Our base camp was placed at 4,500m on the approach to the normal route on Tharpu Chuli (5,663m) from the south-southwest. From here it took one-and-a-half days to reach the foot of the face. We climbed to the col on the ridge separating Tharpu Chuli from Pancha Chuli to the north, where we spent the night. On November 3 we followed the crest of the ridge north until it became steep and rocky. At this point we descended the east flank (one rappel at the bottom), crossed the glacier, and climbed up to the foot of Singu Chuli. Due to the middle and right side of the face having large seracs, we opted for a line on the left, very close to that climbed by Slovenians in 1995.

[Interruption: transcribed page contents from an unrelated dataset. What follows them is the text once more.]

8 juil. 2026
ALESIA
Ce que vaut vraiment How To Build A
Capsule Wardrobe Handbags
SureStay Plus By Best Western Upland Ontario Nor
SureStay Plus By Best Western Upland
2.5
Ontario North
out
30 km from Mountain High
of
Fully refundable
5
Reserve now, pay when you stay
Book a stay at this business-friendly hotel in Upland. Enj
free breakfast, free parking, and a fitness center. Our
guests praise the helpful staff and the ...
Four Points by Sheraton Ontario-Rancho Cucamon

The same day we climbed the first 300m of face, bivouacking at 5,900m. The next day we reached the crest of the south ridge and descended to our bivouac. The route was TD/TD+ with ice up to 90°. From there it took two days to return to base camp, first southeast down the West Annapurna Glacier and then via the South Annapurna Glacier.

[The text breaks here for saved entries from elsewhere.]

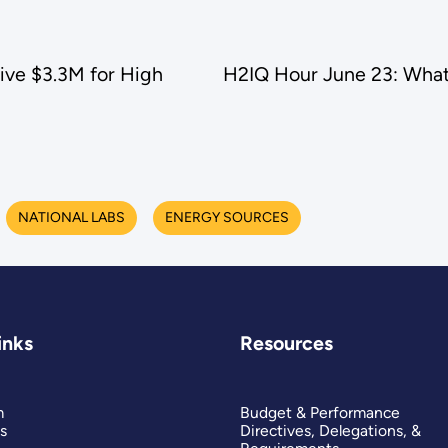
ive $3.3M for High
H2IQ Hour June 23: What
NATIONAL LABS
ENERGY SOURCES
inks
Resources
m
Budget & Performance
s
Directives, Delegations, &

Our original intention had been to repeat the Ghilini-Maclntyre-Porter route on the west face. However, there is some uncertainty as to the exact location of this line, and the approach across the glacier was horrendously broken. During an acclimatization ascent of Tharpu Chuli we could see that the south-southeast face presented much better conditions.
William van Meegdenburg
Editor’s note: in October 1995 Ziga Petric and Bojan Pockar climbed the face via a line fractionally to the right of that taken by the Dutch. Toward the top they found sections of 75-80° and UIAA VI on rock. The last pitch to the crest of the south ridge was the crux (VI+ rock and vertical ice). Above, a very unstable, dangerous and corniced crest led to the summit. Unable to reverse their ascent, they were forced to rappel directly down the face, exposed to serac fall. They named their route Perun (ED2). The Dutch noticed two sections of old fixed rope on the rock spur to their left, and a third below their exit point on the summit ridge, seemingly emerging from the rock spur. The origins of these are currently unknown. Singu Chuli was first climbed in 1957 by David Cox and Wilfred Noyce via the east ridge, but despite its current status as a “trekking peak”, this mountain is infrequently ascended.